It is about not allowing desire to be centered around a cock, which

is simply a genital organ, there to give pleasure, to pee, to reproduce, but which

can be in the body of man or a woman. We don’t relate to genitals, we relate

to people. This idea of pornography that is thought of by patriarchal cisgender

men needs to be deconstructed so that the trans male identity can emerge.

May they be heard, may they be legitimized, respected, that we

may look at these men and say: “They are as men as any other.” Because

Simone de Beauvoir already said: “One is not born a woman. One is not born

a man. One becomes!” These identities are social constructs, based on the

elements that we have at our disposal. So it’s not a genital that makes you

more man or less man, or more woman, but because the phallocentric patriarchy

it is so rooted and deep in our desire, in our construct, in our pleasure,

in our sex, we end up, I don’t say for myself but by society, perpetuating this

gross phallocentric idea, and placing these identities as not important, as not

valid, as not worthy of lust, of desire, because after all they are not phallus

men, these phallus men who kill us daily. We were taught to be submissive to

them and are conditioned to his desires and pleasures. That is why we have

this systematic erasure of that identity, because patriarchy does not want to

dispute, does not want to lose the place of the phallus, of its power. And I

speak not only as a genital, but as a power structure, speech, and so many

other things that are associated around phallocentrism, and ends up erasing

trans male identities. We have an obligation as activists, as politicians, as trans

people, to not accept this violence that kills, rapes, delegitimizes, oppresses,

that murders these identities that are still building their solidity, as transgender

and transvestite women have been building throughout history.

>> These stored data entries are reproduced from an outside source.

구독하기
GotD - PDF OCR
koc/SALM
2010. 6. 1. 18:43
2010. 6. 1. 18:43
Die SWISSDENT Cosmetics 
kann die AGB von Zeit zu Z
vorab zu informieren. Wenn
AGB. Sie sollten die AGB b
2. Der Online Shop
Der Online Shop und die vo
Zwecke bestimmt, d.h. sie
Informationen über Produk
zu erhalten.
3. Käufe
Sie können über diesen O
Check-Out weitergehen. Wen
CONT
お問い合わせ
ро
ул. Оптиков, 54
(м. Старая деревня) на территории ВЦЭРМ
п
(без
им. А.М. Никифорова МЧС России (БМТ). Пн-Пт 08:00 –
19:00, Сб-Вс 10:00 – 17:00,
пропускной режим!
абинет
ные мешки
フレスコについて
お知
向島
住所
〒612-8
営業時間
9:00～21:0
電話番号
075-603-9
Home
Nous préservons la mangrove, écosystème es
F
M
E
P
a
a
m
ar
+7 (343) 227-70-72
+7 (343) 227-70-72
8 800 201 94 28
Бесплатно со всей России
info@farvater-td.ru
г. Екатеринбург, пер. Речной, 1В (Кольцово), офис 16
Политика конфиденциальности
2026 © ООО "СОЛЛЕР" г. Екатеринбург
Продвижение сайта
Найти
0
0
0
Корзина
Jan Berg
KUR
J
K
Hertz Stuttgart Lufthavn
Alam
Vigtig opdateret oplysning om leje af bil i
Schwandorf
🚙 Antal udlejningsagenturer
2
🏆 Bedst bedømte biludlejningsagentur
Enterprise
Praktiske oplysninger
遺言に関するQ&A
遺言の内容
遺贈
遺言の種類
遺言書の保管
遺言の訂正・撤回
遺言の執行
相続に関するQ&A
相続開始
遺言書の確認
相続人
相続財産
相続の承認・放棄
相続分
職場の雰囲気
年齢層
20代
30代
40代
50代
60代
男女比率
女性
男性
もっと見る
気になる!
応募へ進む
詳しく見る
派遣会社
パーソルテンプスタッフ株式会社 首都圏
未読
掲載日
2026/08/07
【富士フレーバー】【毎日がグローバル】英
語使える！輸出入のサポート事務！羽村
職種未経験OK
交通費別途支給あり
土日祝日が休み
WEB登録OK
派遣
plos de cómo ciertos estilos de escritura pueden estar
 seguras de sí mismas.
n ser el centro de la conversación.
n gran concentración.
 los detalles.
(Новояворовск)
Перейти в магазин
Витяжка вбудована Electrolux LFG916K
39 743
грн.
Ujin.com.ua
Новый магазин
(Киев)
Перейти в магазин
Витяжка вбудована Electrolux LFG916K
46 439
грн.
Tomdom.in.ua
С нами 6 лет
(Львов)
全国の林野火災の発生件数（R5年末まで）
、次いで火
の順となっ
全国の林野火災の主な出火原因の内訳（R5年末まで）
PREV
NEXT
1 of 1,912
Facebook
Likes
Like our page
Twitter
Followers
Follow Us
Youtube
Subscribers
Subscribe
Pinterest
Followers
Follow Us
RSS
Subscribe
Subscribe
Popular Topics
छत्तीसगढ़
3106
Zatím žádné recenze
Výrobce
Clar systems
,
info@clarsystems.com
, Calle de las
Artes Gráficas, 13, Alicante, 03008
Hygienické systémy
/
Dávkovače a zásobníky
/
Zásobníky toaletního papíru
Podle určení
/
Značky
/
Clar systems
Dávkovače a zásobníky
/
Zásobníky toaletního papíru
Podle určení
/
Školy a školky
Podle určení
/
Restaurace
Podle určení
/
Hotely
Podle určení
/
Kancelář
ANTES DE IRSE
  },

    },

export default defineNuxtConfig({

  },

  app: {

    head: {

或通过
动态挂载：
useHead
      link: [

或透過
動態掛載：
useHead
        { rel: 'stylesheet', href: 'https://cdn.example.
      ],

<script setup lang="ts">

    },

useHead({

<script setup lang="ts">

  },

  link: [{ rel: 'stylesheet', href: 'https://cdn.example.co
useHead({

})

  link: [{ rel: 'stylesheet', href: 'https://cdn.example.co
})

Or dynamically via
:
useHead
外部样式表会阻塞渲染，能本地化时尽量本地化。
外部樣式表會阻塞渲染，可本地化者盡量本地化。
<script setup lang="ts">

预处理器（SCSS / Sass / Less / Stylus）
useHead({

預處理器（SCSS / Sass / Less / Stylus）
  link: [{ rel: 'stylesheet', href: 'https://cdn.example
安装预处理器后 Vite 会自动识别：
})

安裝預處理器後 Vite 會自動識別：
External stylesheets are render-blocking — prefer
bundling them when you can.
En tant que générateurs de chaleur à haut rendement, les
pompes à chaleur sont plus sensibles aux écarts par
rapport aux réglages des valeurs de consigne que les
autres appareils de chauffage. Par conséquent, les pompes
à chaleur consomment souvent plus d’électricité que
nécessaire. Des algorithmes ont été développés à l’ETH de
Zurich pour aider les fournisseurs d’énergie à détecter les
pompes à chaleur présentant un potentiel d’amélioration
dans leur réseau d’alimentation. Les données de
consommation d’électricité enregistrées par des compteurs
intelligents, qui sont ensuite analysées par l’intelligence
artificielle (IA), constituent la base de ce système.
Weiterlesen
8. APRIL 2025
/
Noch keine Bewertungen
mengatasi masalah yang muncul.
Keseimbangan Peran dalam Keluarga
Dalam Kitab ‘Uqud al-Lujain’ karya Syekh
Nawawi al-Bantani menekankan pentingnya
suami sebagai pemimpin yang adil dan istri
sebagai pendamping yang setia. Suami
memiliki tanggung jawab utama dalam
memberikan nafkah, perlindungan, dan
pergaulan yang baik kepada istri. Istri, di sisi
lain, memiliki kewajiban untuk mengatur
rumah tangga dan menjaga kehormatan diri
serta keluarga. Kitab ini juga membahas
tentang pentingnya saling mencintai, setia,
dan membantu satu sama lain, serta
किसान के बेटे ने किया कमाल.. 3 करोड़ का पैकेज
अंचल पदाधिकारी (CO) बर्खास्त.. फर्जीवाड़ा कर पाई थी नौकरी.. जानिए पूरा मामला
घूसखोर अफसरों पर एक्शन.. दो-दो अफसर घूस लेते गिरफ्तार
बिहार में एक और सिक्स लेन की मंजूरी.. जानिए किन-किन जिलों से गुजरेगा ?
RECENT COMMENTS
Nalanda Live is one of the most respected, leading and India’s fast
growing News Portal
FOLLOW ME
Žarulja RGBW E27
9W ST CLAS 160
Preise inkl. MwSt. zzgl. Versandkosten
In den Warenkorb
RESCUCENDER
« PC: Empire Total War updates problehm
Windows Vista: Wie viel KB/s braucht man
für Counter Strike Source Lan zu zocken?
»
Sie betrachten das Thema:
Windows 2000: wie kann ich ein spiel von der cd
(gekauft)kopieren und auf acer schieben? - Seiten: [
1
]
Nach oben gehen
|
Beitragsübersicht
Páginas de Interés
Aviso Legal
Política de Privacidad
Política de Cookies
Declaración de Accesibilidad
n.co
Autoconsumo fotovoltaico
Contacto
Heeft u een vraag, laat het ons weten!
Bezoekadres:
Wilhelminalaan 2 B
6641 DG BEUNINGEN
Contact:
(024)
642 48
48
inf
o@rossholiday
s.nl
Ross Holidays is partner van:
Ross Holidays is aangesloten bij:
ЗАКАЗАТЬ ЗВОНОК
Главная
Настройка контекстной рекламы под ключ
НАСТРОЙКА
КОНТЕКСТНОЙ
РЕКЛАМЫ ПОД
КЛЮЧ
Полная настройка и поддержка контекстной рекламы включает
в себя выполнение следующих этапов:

DB. The fashion you see here today includes many brands of

black and trans designers. We had a moment of occupation of dissident

bodies, understood as a minority, in all spaces, and fashion is undergoing

a great revolution. From this perspective, do you understand

fashion as politics? And what potential do you see in it?

EH. I understand fashion as politics. I think that everything is political

when we propose to bring a message, as we propose to hack spaces.

Fashion for a long time was racist, transphobic, misogynistic, fatphobic. We

started to understand what the occupation of these dissident bodies means

to guide fashion, and to make this intersection brought a new look on fashion,

this new look is also a way of to do politics, because a fashion that brings in

its prints, in its fabrics, that brings in its history and ancestry, that brings a new

take on what is beautiful, what is fashion, what is standard, about what can

be on the catwalks, on the covers of the magazine, so when we see these

trans, Black, LGBT, fat, poor, marginal, feminists, reframing and challenging

traditional fashion, this is a political act. It is giving possibilities for other bodies

to also occupy fashion. Can fashion be for blackness? Can fashion be a space

for women? For the fat body, the body with a disability? Why not? When these

brands say: “It can be and we will do it”, this is politics!